They typically will do a reverse stock split to bring it back above. So you know, if that were to happen for an extended period of time, we wouldn't, you know, go off of NASDAQ. We would most probably do a shareholder action to, you know, to reverse the stock split and do a reverse stock split and reduce the number of shares and increase the value, and continue trading on NASDAQ.

Edward Norcini
Real Estate Investor, Private Investor

Yeah, that's something in your plan, in your planning book?

Craig White
President and CEO, Educational Development Corporation

It's something the stock-

Edward Norcini
Real Estate Investor, Private Investor

Yeah.

Craig White
President and CEO, Educational Development Corporation

It's a reverse stock split. It's what companies do to maintain their listings on NASDAQ or New York Stock Exchange, if their share price goes below the minimum listing requirement.

Edward Norcini
Real Estate Investor, Private Investor

I see. Okay, well, that's a, that's a, that's a fear of, any investor. If you need to delist from the NASDAQ, then you're not allowed—you won't be allowed to trade or buy or sell your company. Okay, that's it for me. Good luck with your... Is that—Also, that money you got from the government, is, I read somewhere that they're auditing Employee Retention Credits. Is that money free and clear, or is that up in the air?

Craig White
President and CEO, Educational Development Corporation

We are-

Edward Norcini
Real Estate Investor, Private Investor

Yeah.

Craig White
President and CEO, Educational Development Corporation

We're still to be audited, but we received the money and deposited it, and then fortunately, the government checks cleared the bank. So I think, I think we've got it now.

Edward Norcini
Real Estate Investor, Private Investor

All right, that's great. Okay, that's it for me. Thanks.

Craig White
President and CEO, Educational Development Corporation

Thank you, Edward.

Operator

Thank you. Your next question comes from the line of Richard Deniz, private investor. Your line is open.

Richard Deniz
Shareholder, Private Investor

Yeah, good afternoon, everybody. A couple quick questions for you. The sale-leaseback of the warehouse facility, is that still scheduled to close in October?

Dan O'Keefe
CFO, Educational Development Corporation

Yes, that's the plan. We have a few minor issues that we need to resolve, but I don't anticipate that would cause us to delay closing.

Richard Deniz
Shareholder, Private Investor

Okay, great. And the brand partner levels that started to climb in August, have those trends continued in September and October?

## Problem details
Can you output the passage of the Educational Development Corporation call transcript starting at "It's a reverse" and ending at "minimum listing requirement.", copied word for word? These records were taken from a different source.

## Chart reading exercises
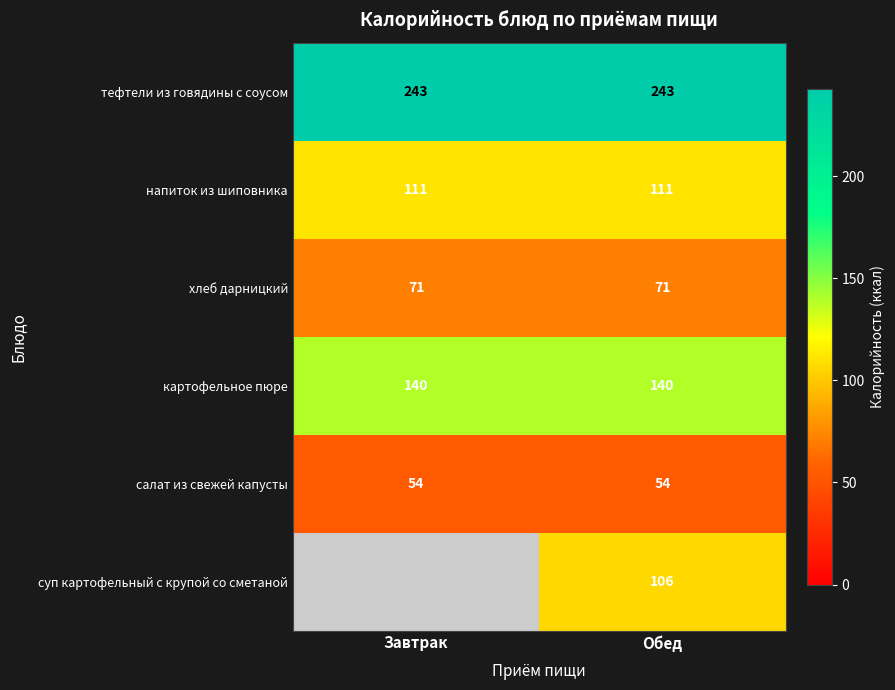

The напиток из шиповника series shows 41 at Завтрак. True or false?

False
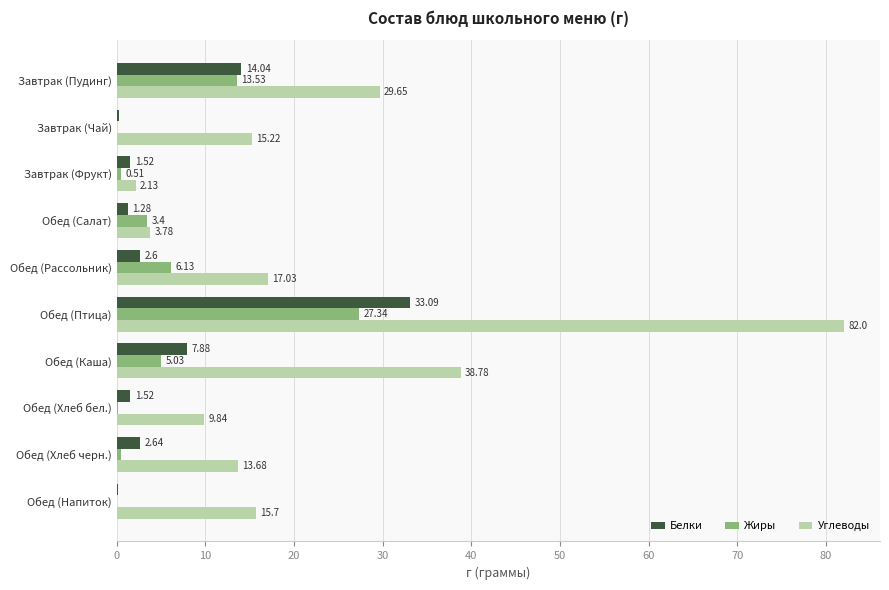

What is the sum of all Углеводы values?

227.8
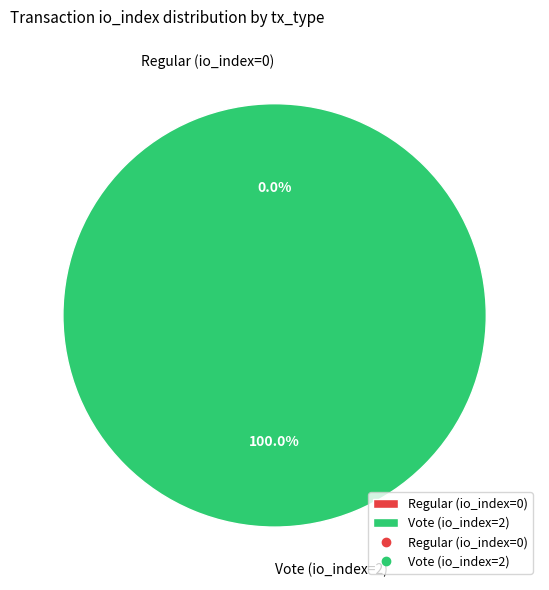

The Regular (io_index=0) slice represents 1% of the pie. True or false?

False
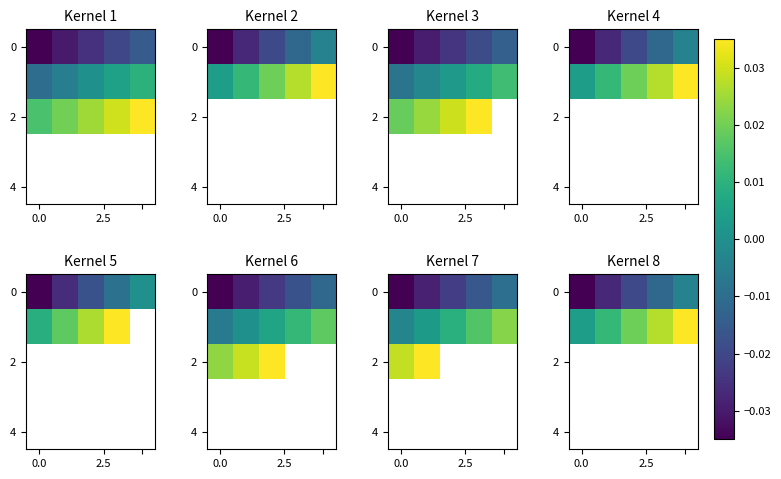

How many categories are shown in the chart?

5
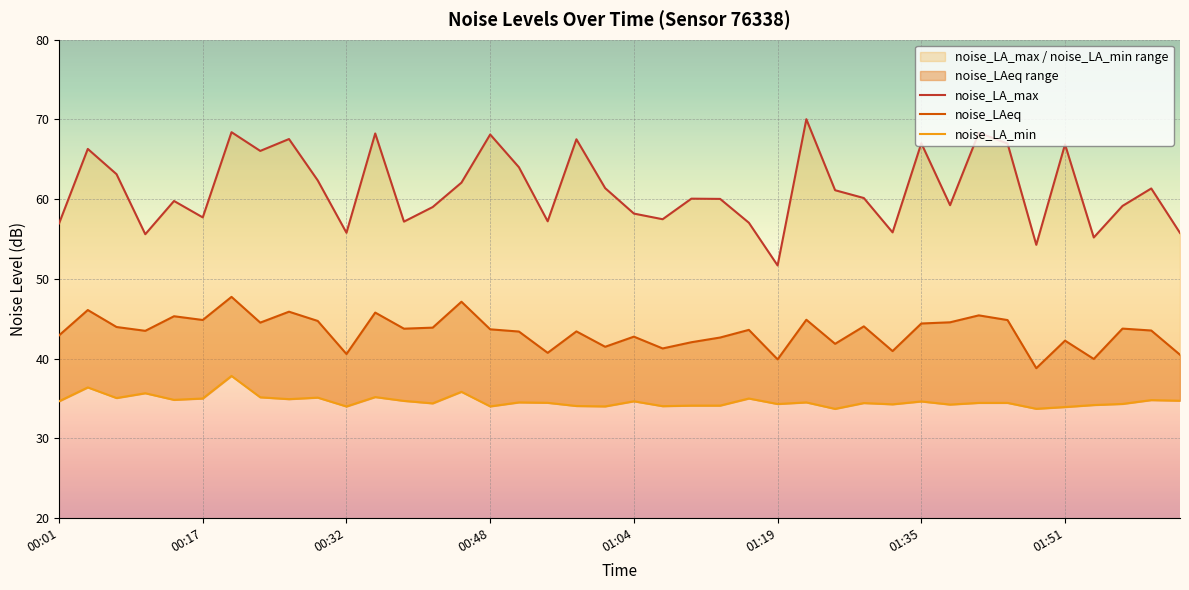

Is the value of noise_LAeq at 01:04 greater than the value of noise_LA_min at 00:32?

Yes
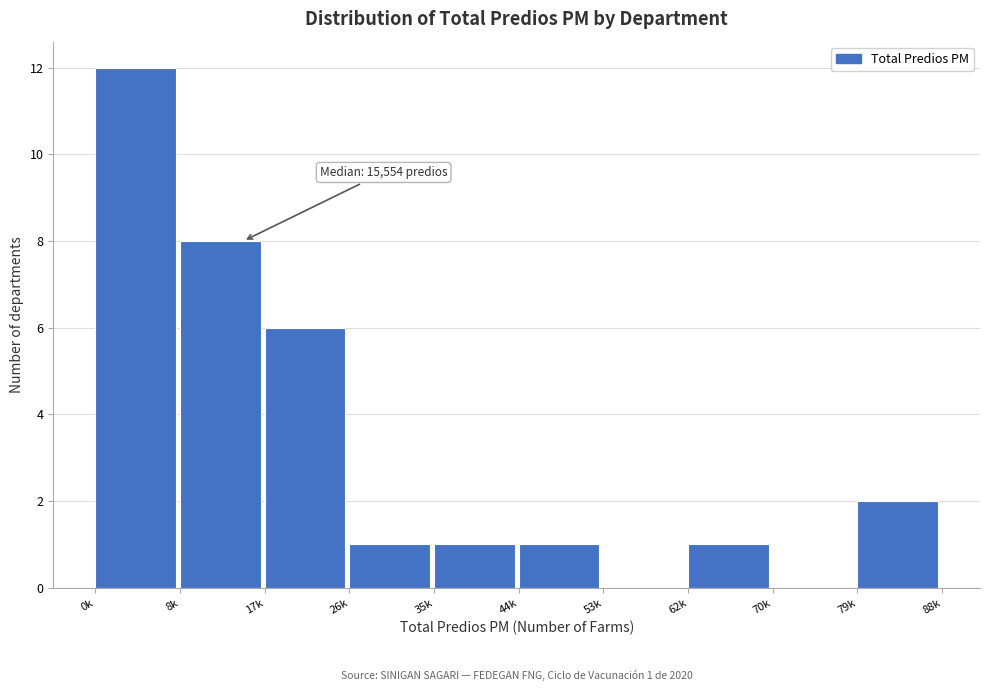

Reading left to right, what are all the values shown in this chart?

0k=12	8k=8	17k=6	26k=1	35k=1	44k=1	53k=0	62k=1	70k=0	79k=2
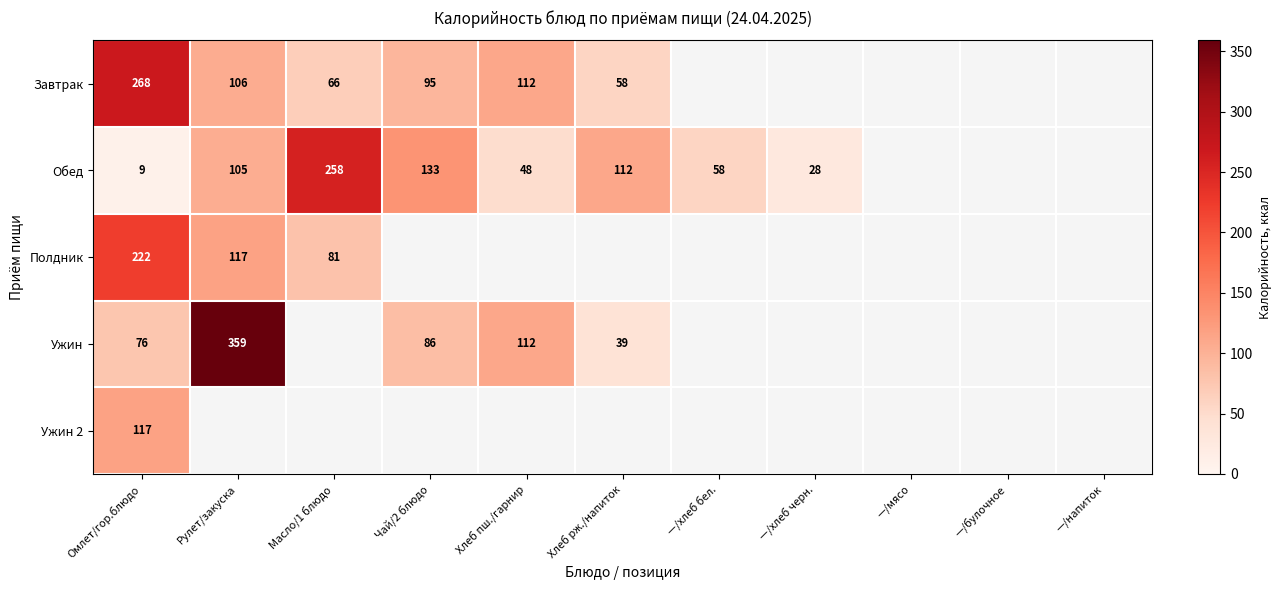

Which has a higher value, Чай/2 блюдо or Хлеб рж./напиток?

Чай/2 блюдо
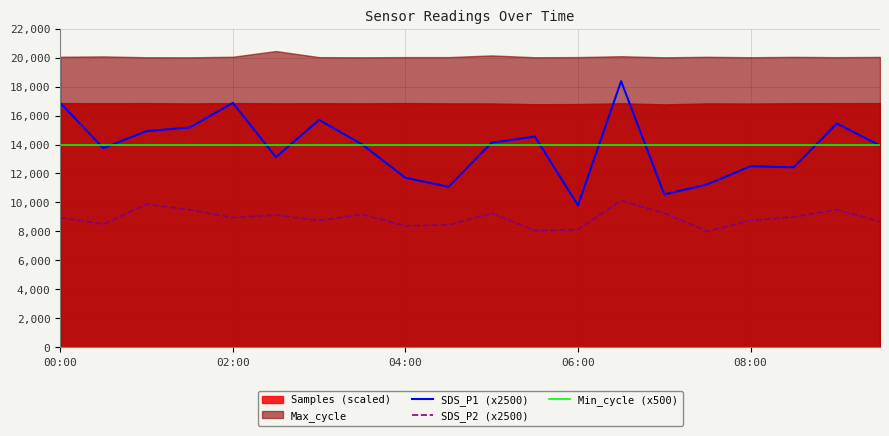

True or false: SDS_P2 (x2500) and SDS_P1 (x2500) intersect in this chart.

False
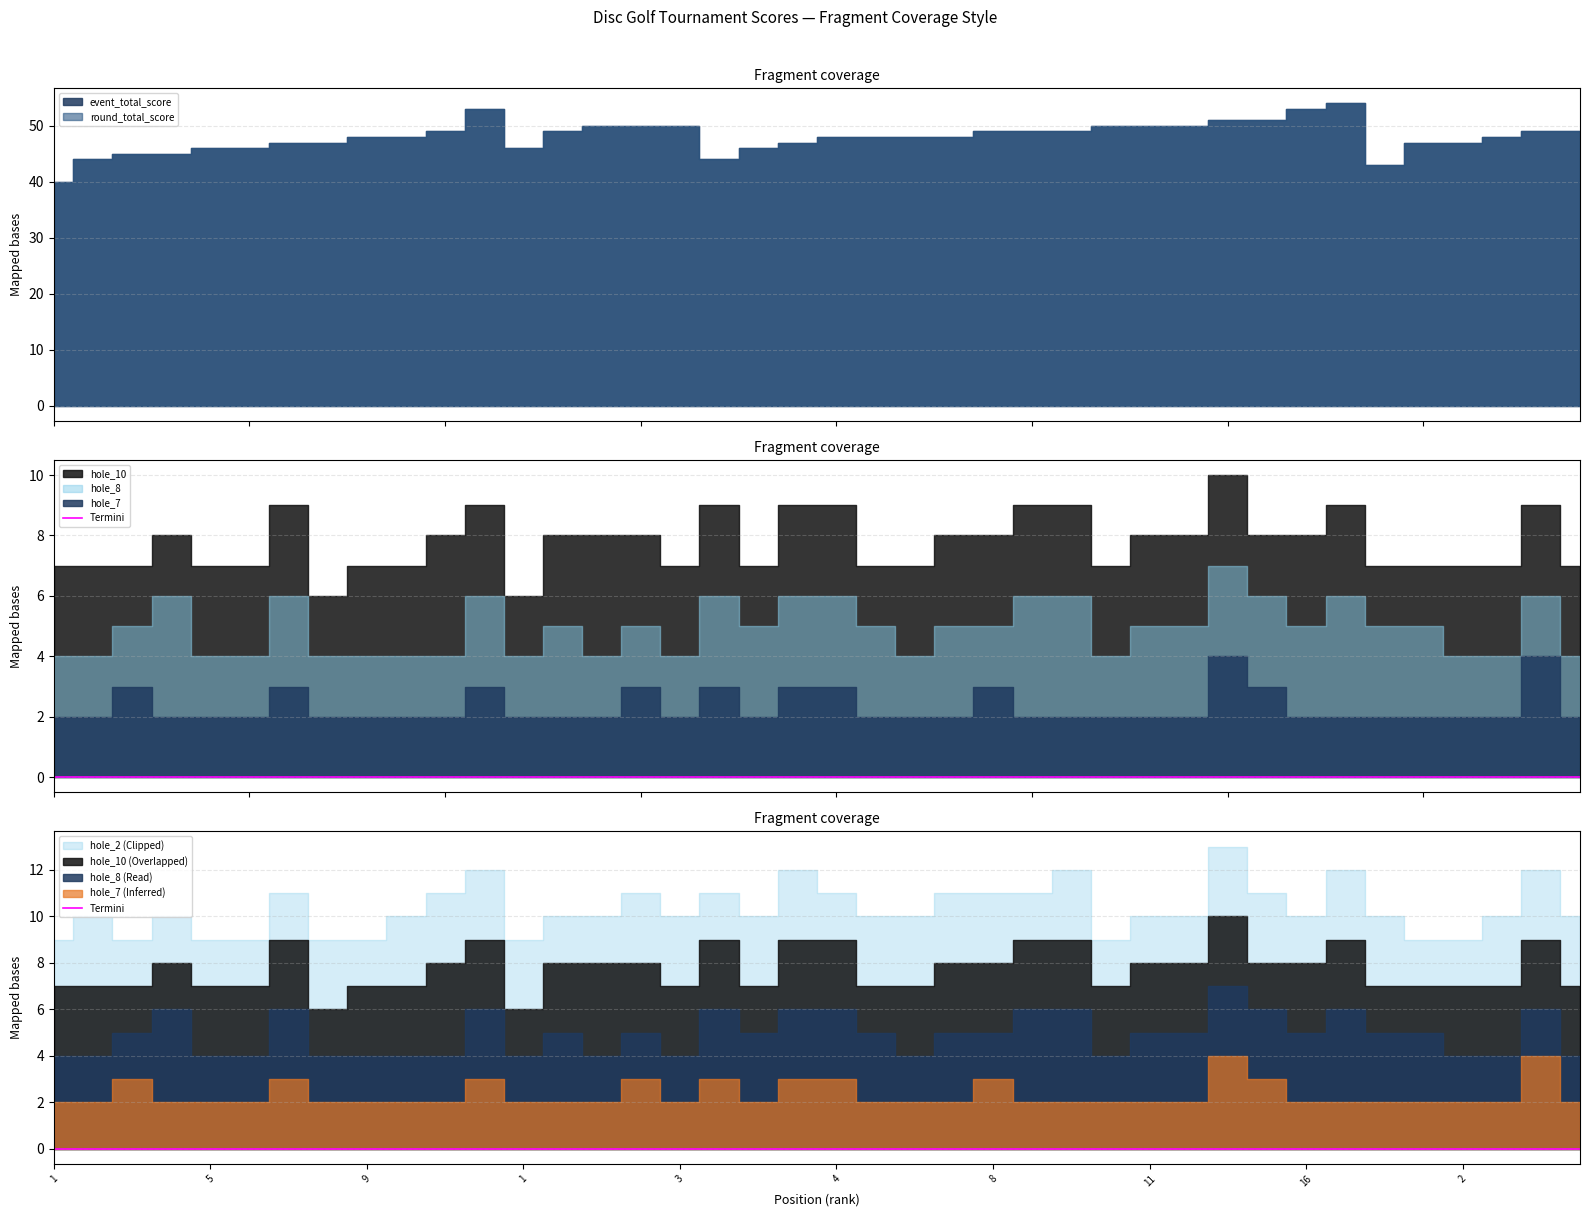

Reading left to right, what are all the values shown in this chart?

event_total_score: 1=40	2=44	3=45	3=45	5=46	5=46	7=47	7=47	9=48	9=48	11=49	12=53	1=46	2=49	3=50	3=50	3=50	1=44	2=46	3=47	4=48	4=48	4=48	4=48	8=49	8=49	8=49	11=50	11=50	11=50	14=51	14=51	16=53	17=54	1=43	2=47	2=47	4=48	5=49	5=49
round_total_score: 1=40	2=44	3=45	3=45	5=46	5=46	7=47	7=47	9=48	9=48	11=49	12=53	1=46	2=49	3=50	3=50	3=50	1=44	2=46	3=47	4=48	4=48	4=48	4=48	8=49	8=49	8=49	11=50	11=50	11=50	14=51	14=51	16=53	17=54	1=43	2=47	2=47	4=48	5=49	5=49
hole_7: 1=2	2=2	3=3	3=2	5=2	5=2	7=3	7=2	9=2	9=2	11=2	12=3	1=2	2=2	3=2	3=3	3=2	1=3	2=2	3=3	4=3	4=2	4=2	4=2	8=3	8=2	8=2	11=2	11=2	11=2	14=4	14=3	16=2	17=2	1=2	2=2	2=2	4=2	5=4	5=2
hole_8: 1=2	2=2	3=2	3=4	5=2	5=2	7=3	7=2	9=2	9=2	11=2	12=3	1=2	2=3	3=2	3=2	3=2	1=3	2=3	3=3	4=3	4=3	4=2	4=3	8=2	8=4	8=4	11=2	11=3	11=3	14=3	14=3	16=3	17=4	1=3	2=3	2=2	4=2	5=2	5=2
hole_10: 1=3	2=3	3=2	3=2	5=3	5=3	7=3	7=2	9=3	9=3	11=4	12=3	1=2	2=3	3=4	3=3	3=3	1=3	2=2	3=3	4=3	4=2	4=3	4=3	8=3	8=3	8=3	11=3	11=3	11=3	14=3	14=2	16=3	17=3	1=2	2=2	2=3	4=3	5=3	5=3
hole_2: 1=2	2=3	3=2	3=2	5=2	5=2	7=2	7=3	9=2	9=3	11=3	12=3	1=3	2=2	3=2	3=3	3=3	1=2	2=3	3=3	4=2	4=3	4=3	4=3	8=3	8=2	8=3	11=2	11=2	11=2	14=3	14=3	16=2	17=3	1=3	2=2	2=2	4=3	5=3	5=3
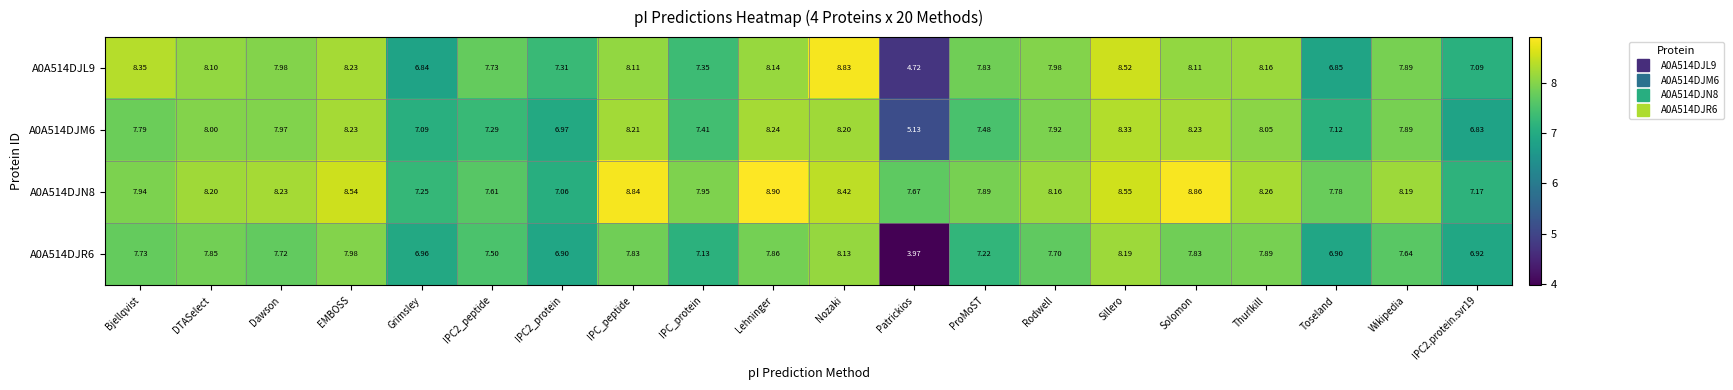

Which series has the largest total across all categories?

A0A514DJN8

## Answer to the exercise
It's a reverse stock split. It's what companies do to maintain their listings on NASDAQ or New York Stock Exchange, if their share price goes below the minimum listing requirement.